### DATASET EXCERPTS
######
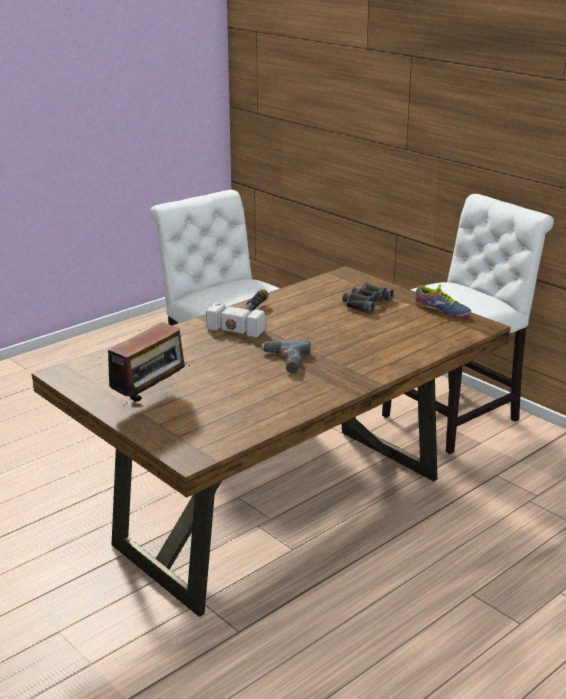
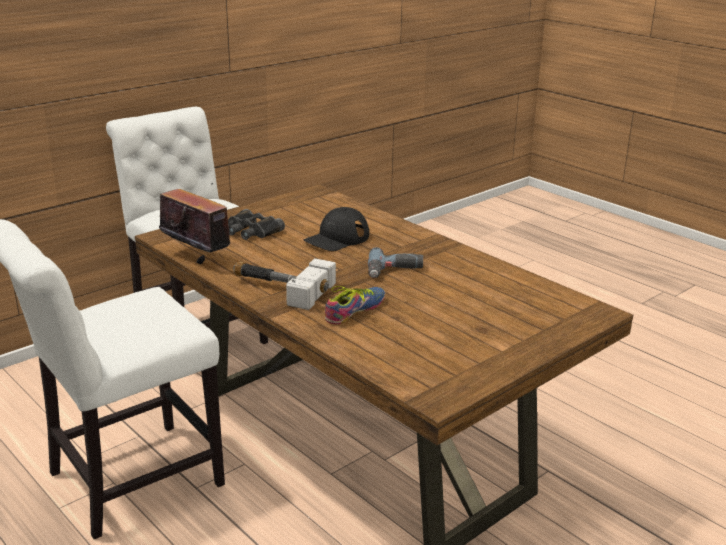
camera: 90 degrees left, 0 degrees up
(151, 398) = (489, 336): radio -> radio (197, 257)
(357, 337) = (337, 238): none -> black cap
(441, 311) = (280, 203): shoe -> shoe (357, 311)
######
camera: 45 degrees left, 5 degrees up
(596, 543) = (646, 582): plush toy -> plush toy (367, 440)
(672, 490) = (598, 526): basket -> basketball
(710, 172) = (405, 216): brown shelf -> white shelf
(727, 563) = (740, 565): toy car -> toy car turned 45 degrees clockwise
######
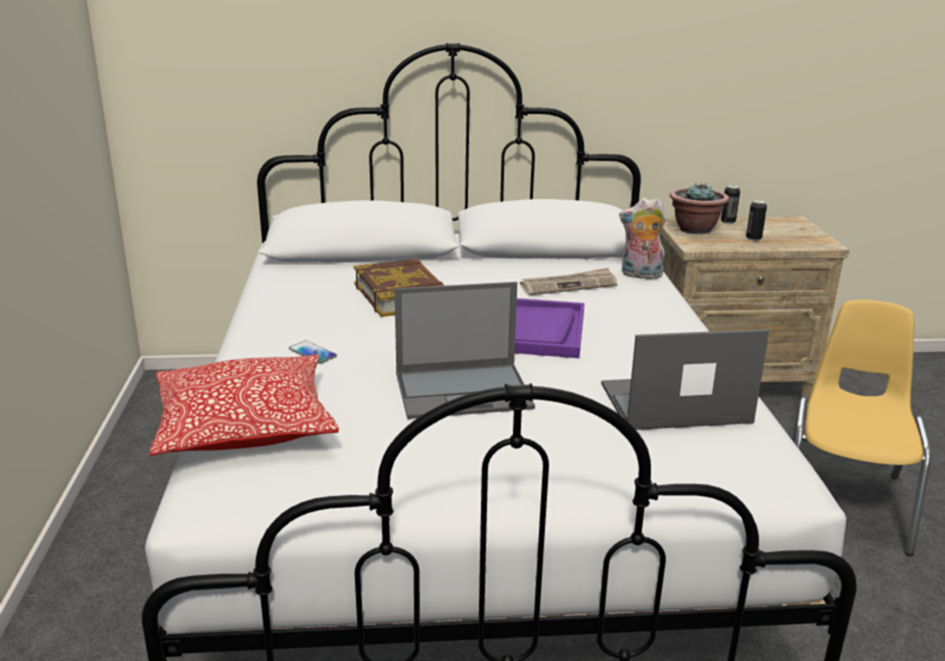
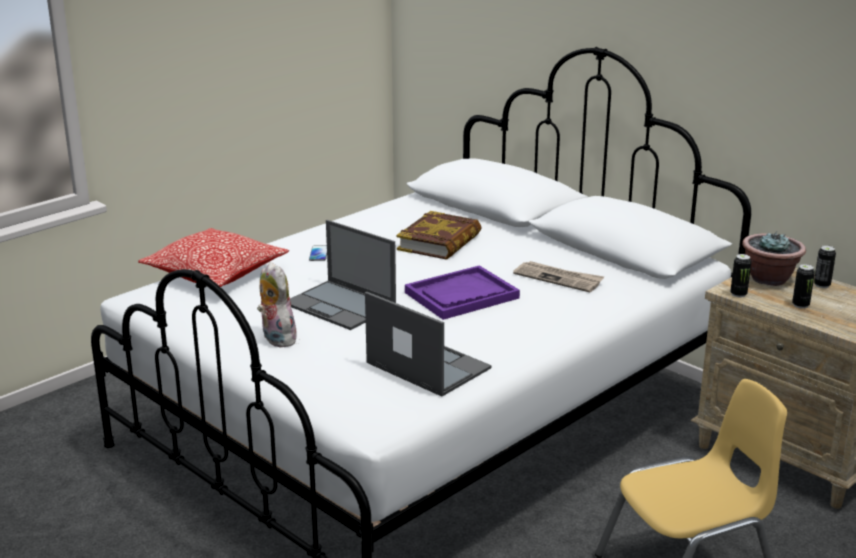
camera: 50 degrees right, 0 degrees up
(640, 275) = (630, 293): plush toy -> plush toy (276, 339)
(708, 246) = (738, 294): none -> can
######
### WORK INSTRUCTIONS
The lines to copy are those in the listing that contain the word "none".

### ANSWER FOR THIS EXERCISE
(357, 337) = (337, 238): none -> black cap
(708, 246) = (738, 294): none -> can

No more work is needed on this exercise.